Will Databricks' support for R Studio open the door?

While Databricks' built its success on open source, until now, the primary path to its analytics platform has been through its own executable notebook. Will the new integration with RStudio start cracking the door open to other tools favored by data scientists?


In the familiar role of the company whose founders start an open source goliath, providers like Databricks risk becoming victims of their own success. In this case, the founders are the ones who created the Spark project; their product or service has it, and so do many frenemies.

Databricks, the company positions itself as the cloud-based analytics platform that "unifies data science and engineering." It boasts a growing partner ecosystem encompassing almost all the usual suspects among cloud platforms; roughly a dozen software partners spanning data preparation, databases, data science, and visualization tools; plus a range of consulting and training providers.

While Spark is written in Scala, Databricks has reached out to the R and Python communities who otherwise perceive an impedance mismatch getting their programs to efficiently execute in Spark. Databricks accommodated R developers with SparkR, and later with SparklyR support, but you still had to go through the Databricks notebook to execute. As for SparkR, there are some impedance mismatches due to Spark and SparkR having some overlapping functions. Likewise, with Python, Databricks supports Python 2 and Python 3 clusters, but runs Python packages in a virtual environment.

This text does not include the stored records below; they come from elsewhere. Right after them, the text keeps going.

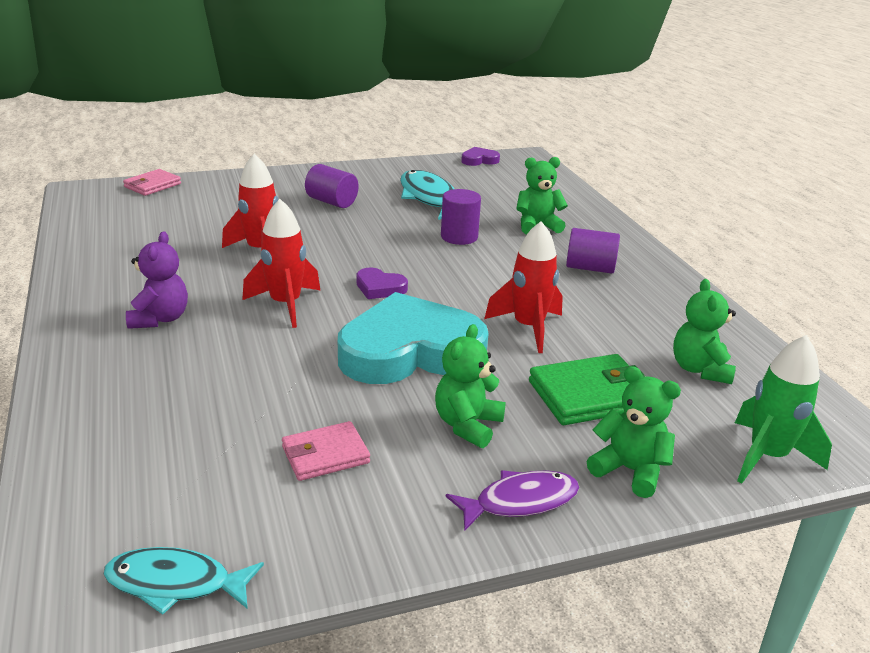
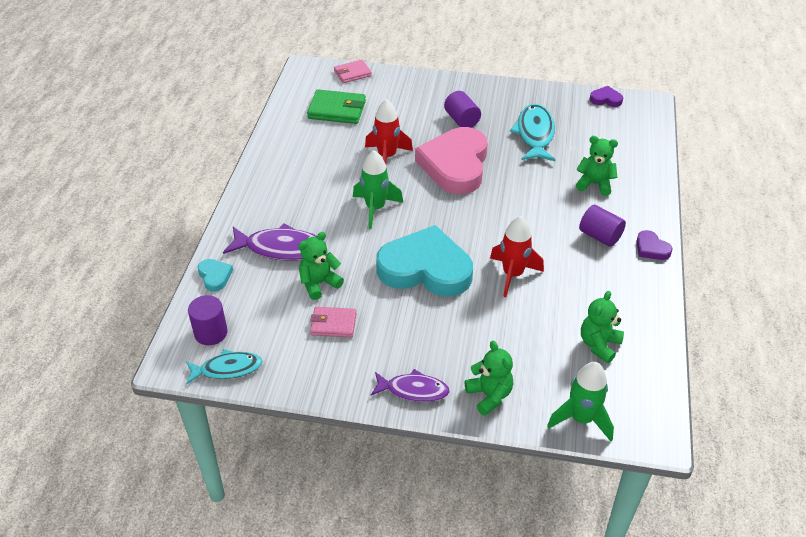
camera: 30 degrees right, 15 degrees up
(68, 450) = (215, 276): none -> turquoise heart
(160, 319) = (299, 198): purple teddy bear -> none
(168, 383) = (281, 248): none -> purple fish
(175, 583) = (227, 369): turquoise fish -> turquoise fish turned 135 degrees clockwise
(285, 305) = (375, 208): red rocket -> green rocket
(359, 241) = (455, 165): none -> pink heart
(380, 288) = (441, 211): purple heart -> purple heart (651, 248)
(459, 237) = (527, 179): purple cylinder -> purple cylinder (211, 333)
(467, 425) = (421, 333): green teddy bear -> green teddy bear (319, 283)
(590, 395) = (509, 338): green wallet -> green wallet (337, 110)

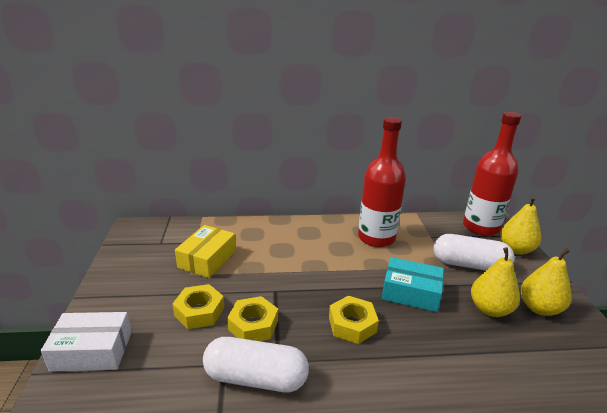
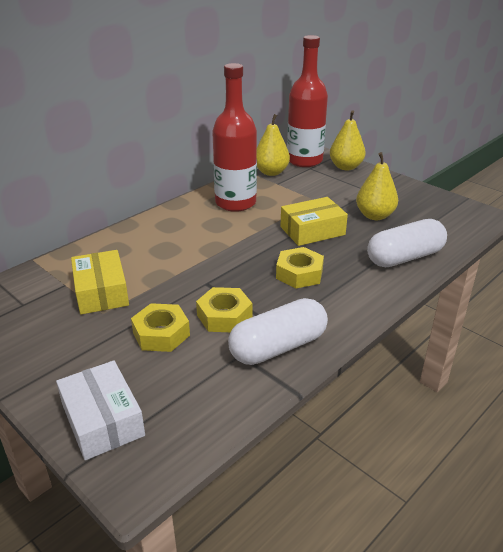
camera: 40 degrees left, 5 degrees up
(92, 350) = (102, 420): white box -> white box turned 75 degrees counterclockwise
(411, 292) = (312, 231): turquoise box -> yellow box
(469, 265) = (328, 192): white capsule -> white capsule (405, 257)
(539, 308) = (401, 200): yellow pear -> yellow pear (271, 172)

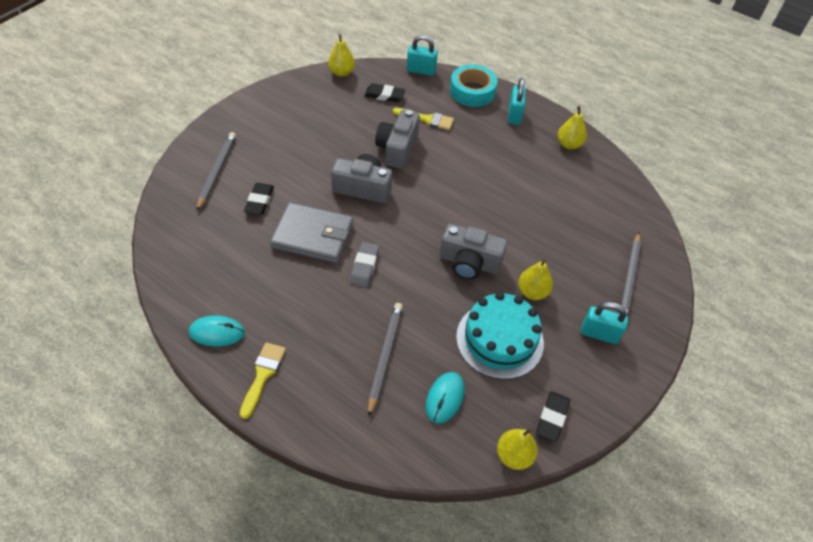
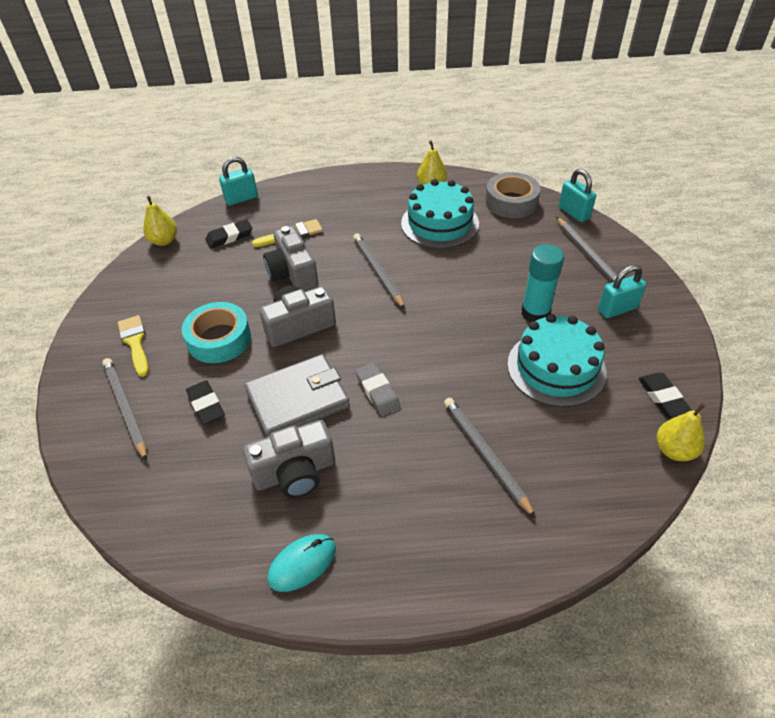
camera: 35 degrees left, 5 degrees down
(263, 375) = (396, 565): yellow brush -> yellow brush (135, 342)
(445, 398) = (572, 449): turquoise mouse -> none
(454, 185) = (377, 272): none -> grey pencil
(469, 263) = (462, 325): grey camera -> grey camera (295, 472)
(472, 91) = (306, 190): turquoise tape -> turquoise tape (219, 339)
(514, 115) = (363, 189): turquoise padlock -> turquoise padlock (574, 213)
(532, 292) = (535, 313): yellow pear -> turquoise glue stick
(541, 178) = (440, 223): none -> turquoise cake
(618, 197) = (511, 202): none -> grey tape

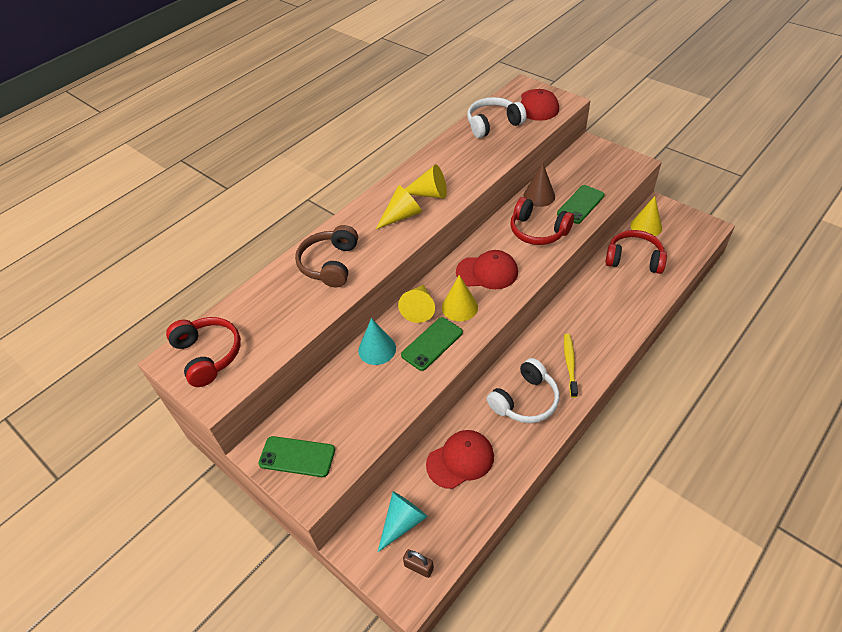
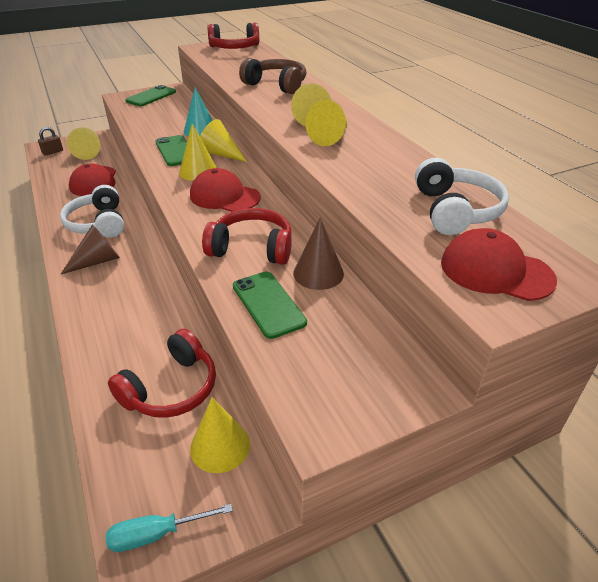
camera: 110 degrees right, 10 degrees down
(402, 522) = (85, 153): turquoise cone -> yellow cone
(487, 272) = (224, 196): red cap -> red cap turned 90 degrees clockwise
(538, 231) = (252, 248): red headphones -> red headphones turned 45 degrees clockwise
(570, 364) = (97, 261): yellow toothbrush -> brown cone
(698, 226) = (157, 534): none -> turquoise screwdriver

But until now, there has been one primary path into the execution side of its platform: Databricks' own notebook. It differentiates from open source notebooks like Jupyter and Zeppelin with a native optimization that makes the Databricks notebook generate executables. As open source company, Databricks' exclusive support of its own proprietary notebook at first blush looks like an outlier when you consider the demographics of its target market: data scientists, who are a crowd of -- choose your term -- individualists or iconoclasts.

Data scientists like their own tools, and getting to them to mass adopt a single end-all tool is akin to herding cats.

Data scientists have voted with their feet for open source over proprietary. Open source makes data scientists more portable in their skills. That's been key to Spark's remarkable emergence. Even SAS, the incumbent that has never been known for open source, has cleared paths to its Viya platform for open source tools. The message that SAS is sending is, develop with your weapon of choice, but leave that "stuff" under the hood -- execution and governance -- to us.

If SAS can open itself to non-SAS (and open source) tools, why not Databricks?

With the new partnership with RStudio, Databricks is acknowledging that data scientists want to work in their own environments. It follows on earlier work to support SparklyR in Databricks notebooks. It allows RStudio users to work inside their tool and have it point to the Databricks runtime without having to feed their code to a Databricks notebook.

It comes via an integration between RStudio Server and the Databricks runtime. Databricks built some new optimizations to support RStudio (in place of the notebook) as the gateway to the runtime. The first step is firing up the Databricks cloud, then setting up clusters with your existing RStudio license (this is not an OEM deal), and then pointing RStudio Server to the Databricks runtime.

For Databricks, we wouldn't be surprised if this is the first step toward opening more paths. For a company monetizing its open source technology as an analytics platform, why quibble over the development tool?